- About this task
When the line with "focal_35mm: 34" turns up below, begin repeating exactly, and carry on through the line with "f_number: 1.8"; no pictures go into the copy.

- Data shown
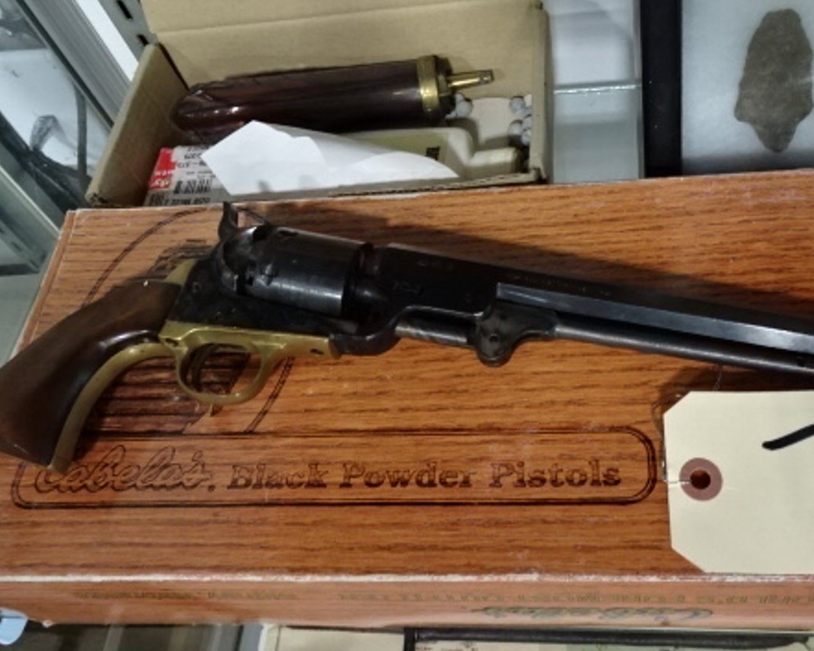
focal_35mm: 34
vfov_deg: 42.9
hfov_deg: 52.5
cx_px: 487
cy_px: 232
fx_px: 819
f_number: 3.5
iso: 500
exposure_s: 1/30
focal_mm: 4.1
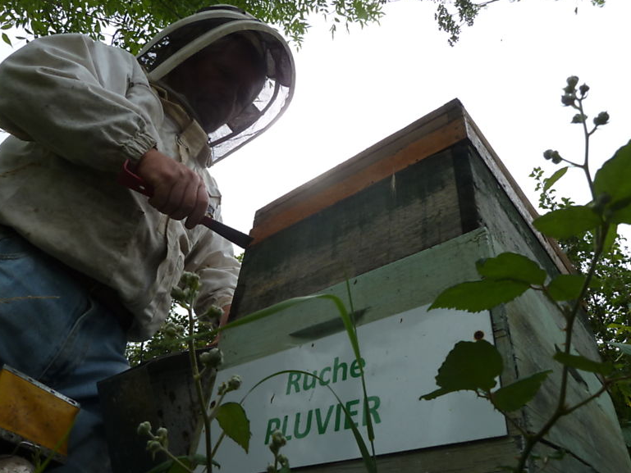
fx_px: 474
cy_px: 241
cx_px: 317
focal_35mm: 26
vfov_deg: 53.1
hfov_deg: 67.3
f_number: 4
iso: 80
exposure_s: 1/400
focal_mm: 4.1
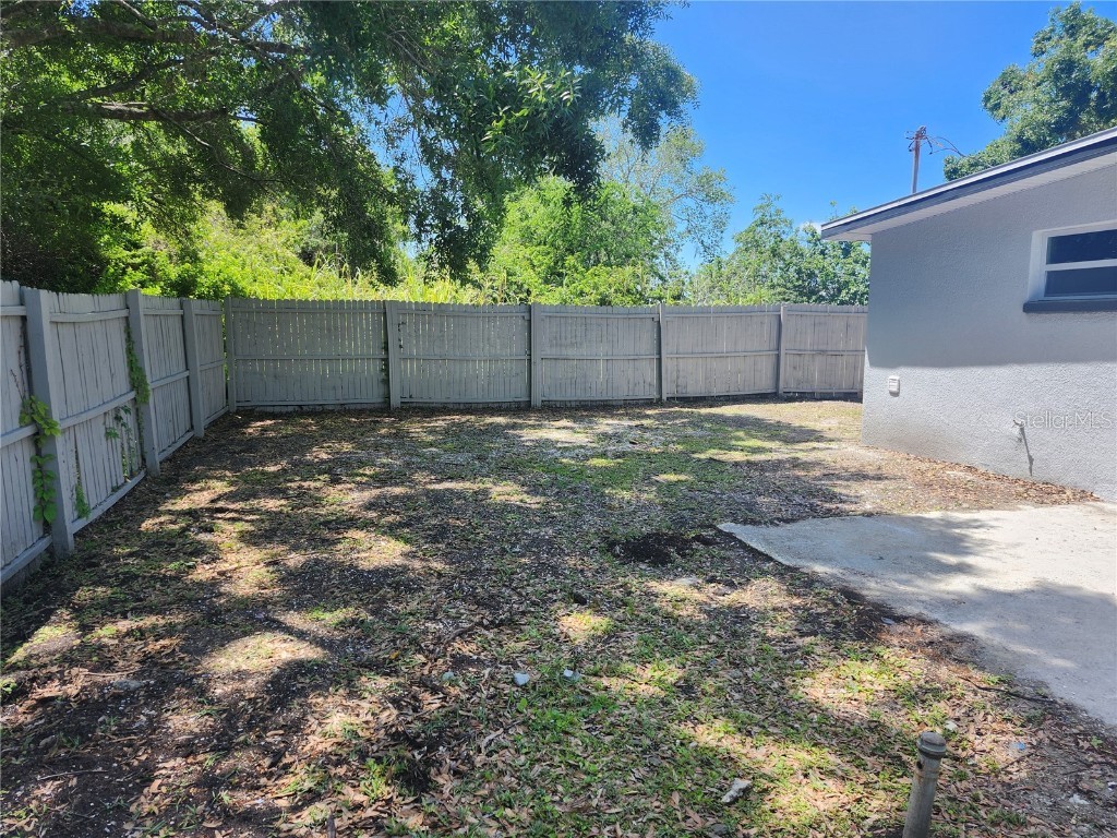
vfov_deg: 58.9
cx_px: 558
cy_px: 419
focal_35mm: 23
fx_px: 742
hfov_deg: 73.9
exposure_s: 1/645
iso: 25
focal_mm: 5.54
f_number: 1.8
...
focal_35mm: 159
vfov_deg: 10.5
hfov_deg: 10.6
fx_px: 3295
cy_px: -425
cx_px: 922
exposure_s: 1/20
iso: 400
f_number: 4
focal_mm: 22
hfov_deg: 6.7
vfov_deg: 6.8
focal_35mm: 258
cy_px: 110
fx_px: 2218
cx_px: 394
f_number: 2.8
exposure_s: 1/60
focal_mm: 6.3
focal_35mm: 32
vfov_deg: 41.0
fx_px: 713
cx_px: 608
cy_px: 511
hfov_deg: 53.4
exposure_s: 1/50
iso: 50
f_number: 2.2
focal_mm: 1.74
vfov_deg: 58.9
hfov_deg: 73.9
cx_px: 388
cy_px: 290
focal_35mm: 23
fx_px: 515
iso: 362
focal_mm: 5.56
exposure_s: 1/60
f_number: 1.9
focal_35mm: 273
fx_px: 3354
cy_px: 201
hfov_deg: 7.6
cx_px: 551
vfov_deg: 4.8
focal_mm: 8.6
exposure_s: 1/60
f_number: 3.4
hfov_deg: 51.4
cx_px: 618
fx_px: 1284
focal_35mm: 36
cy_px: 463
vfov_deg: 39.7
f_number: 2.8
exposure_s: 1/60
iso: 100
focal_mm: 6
==
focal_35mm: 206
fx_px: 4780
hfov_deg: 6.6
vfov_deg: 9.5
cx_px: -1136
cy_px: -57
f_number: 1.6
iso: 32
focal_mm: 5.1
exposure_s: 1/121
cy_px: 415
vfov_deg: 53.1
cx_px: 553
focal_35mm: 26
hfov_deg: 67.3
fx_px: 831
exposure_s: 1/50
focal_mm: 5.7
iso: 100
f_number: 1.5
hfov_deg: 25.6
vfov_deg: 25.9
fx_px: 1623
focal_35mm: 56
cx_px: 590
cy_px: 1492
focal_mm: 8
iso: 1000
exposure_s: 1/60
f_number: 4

- Answer to this problem
focal_35mm: 34
vfov_deg: 42.9
hfov_deg: 52.5
cx_px: 487
cy_px: 232
fx_px: 819
f_number: 3.5
iso: 500
exposure_s: 1/30
focal_mm: 4.1
fx_px: 474
cy_px: 241
cx_px: 317
focal_35mm: 26
vfov_deg: 53.1
hfov_deg: 67.3
f_number: 4
iso: 80
exposure_s: 1/400
focal_mm: 4.1
vfov_deg: 58.9
cx_px: 558
cy_px: 419
focal_35mm: 23
fx_px: 742
hfov_deg: 73.9
exposure_s: 1/645
iso: 25
focal_mm: 5.54
f_number: 1.8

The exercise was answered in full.